I check my iPad and iPhone and neither have all books on them, even all books bought from Apple.  If I look at “purchased” I have tons to download manually because they won’t sync.  At this point I’m ready to roll back to Mountain Lion .. but some kind person on the Apple support community (well several kind people) offered a way to remove iBooks and go back to my happy place with iTunes and books management in there.  Here’s what I did

1. Used Activity Monitor to stop the iBookstoreagent

2. Found the ibookstoreagent and moved it to trash (otherwise it will keep restarting

3. Used AppCleaner (free to install but not from AppStore) to remove iBooks and all its related files completely

4. Launched iTunes and my books folder was back with the 400 missing books in it

5. Dragged / dropped all the books in that container folder into iTunes

6. Choose File – Library  – Organize Library to get all those books back into the iTunes folder structure

7. Deleted the container and everything in it including the copies of books I now had back in iTunes

That’s it.  It took about 5 mins (10 if you need to download AppCleaner)  and now I am back to the way I worked before, all collections etc intact and 2058 books in place.
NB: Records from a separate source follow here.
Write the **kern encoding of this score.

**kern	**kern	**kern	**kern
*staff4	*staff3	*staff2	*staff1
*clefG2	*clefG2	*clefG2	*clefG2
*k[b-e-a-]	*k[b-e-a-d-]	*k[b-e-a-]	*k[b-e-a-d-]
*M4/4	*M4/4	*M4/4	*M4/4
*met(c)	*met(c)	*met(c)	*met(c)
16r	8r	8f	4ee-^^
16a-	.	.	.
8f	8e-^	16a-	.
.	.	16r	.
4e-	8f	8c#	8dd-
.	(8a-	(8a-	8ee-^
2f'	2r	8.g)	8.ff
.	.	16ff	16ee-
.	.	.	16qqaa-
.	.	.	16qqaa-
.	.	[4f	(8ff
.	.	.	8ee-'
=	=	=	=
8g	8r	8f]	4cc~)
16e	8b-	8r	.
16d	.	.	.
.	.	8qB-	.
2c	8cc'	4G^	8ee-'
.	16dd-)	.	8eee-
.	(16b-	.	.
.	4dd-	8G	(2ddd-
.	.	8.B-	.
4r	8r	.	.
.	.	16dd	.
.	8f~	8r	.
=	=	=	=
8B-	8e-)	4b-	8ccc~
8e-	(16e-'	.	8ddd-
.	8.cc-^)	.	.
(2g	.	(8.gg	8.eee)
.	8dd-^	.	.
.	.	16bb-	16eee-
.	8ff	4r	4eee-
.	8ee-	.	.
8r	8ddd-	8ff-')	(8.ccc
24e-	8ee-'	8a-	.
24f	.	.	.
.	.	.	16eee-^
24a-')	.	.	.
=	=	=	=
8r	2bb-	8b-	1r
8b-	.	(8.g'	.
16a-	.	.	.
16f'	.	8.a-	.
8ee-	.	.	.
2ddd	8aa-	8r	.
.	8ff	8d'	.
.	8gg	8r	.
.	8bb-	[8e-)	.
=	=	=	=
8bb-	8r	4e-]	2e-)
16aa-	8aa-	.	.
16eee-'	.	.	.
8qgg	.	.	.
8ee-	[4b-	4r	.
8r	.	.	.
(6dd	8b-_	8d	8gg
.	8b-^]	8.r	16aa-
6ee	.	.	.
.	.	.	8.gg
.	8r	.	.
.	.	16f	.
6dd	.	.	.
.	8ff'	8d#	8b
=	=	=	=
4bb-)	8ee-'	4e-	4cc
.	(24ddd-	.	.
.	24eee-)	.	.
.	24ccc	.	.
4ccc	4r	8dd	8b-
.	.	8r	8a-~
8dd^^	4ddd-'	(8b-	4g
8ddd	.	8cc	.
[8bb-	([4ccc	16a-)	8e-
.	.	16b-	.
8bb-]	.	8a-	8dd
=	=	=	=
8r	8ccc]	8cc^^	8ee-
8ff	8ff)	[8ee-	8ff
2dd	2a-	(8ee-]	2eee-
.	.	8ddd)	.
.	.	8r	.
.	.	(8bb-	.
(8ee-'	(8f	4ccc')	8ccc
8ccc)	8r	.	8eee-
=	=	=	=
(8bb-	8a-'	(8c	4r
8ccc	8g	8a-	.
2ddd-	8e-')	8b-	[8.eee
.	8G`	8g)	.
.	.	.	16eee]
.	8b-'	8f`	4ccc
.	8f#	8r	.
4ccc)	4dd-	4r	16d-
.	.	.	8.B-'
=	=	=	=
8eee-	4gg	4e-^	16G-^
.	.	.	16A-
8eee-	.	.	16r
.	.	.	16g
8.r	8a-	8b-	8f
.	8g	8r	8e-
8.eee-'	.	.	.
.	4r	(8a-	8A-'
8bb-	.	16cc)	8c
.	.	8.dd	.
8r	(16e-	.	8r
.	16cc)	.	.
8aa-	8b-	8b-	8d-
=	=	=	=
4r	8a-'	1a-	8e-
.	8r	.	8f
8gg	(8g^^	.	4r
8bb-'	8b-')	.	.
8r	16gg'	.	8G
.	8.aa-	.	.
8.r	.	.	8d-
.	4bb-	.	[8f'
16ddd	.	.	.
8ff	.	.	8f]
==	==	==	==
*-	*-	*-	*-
I’m now very nervous about any iTunes or OSX updates going forwards, for the first time since I moved to Mac 6 years ago, i’ll be holding off to let others go through that pain barrier first.  If you haven’t launched iBooks yet, I’d recommend you don’t.

Bad Apple.  Bad.

Rethinking the iPad Air

Yesterday I switched my iPad for an iPad Air. I had an iPad and I have an iPad mini which I thought would replace my regular iPad but it’s now barely used. The iPad has two SIM cards, one for O2 in the UK (which also works in Europe at no charge which I suspect O2 don’t know) and one for AT&T in the US. Despite its size and weight (and how difficult it is to fit in a handbag) I find it more enjoyable to read books on and it’s really reliable for data connections. The iPad mini is now used only on planes really where it’s small enough to fit on the seat tray so I can watch videos

So why bother upgrading at all ? Well I had skipped 2 versions already (I also don’t update my iPhone) and my books were taking a noticeable time to load (10 seconds or so which is FAR too long) plus “lighter” sounded good and I could pass down my old one to my mother replacing her even older one. I can’t say I was excited about it though….

Well a day later and using it today I love it. It’s smaller, thinner and lighter to fit in my bag, I can hold it easily with one hand and the reduction in bezel size means my thumbs reach the middle when typing which makes it more accurate to use. On and the books load much faster. I debated upgrading to the Air but knowing what I do now I’d definitely recommend it. The mini may find a new home though.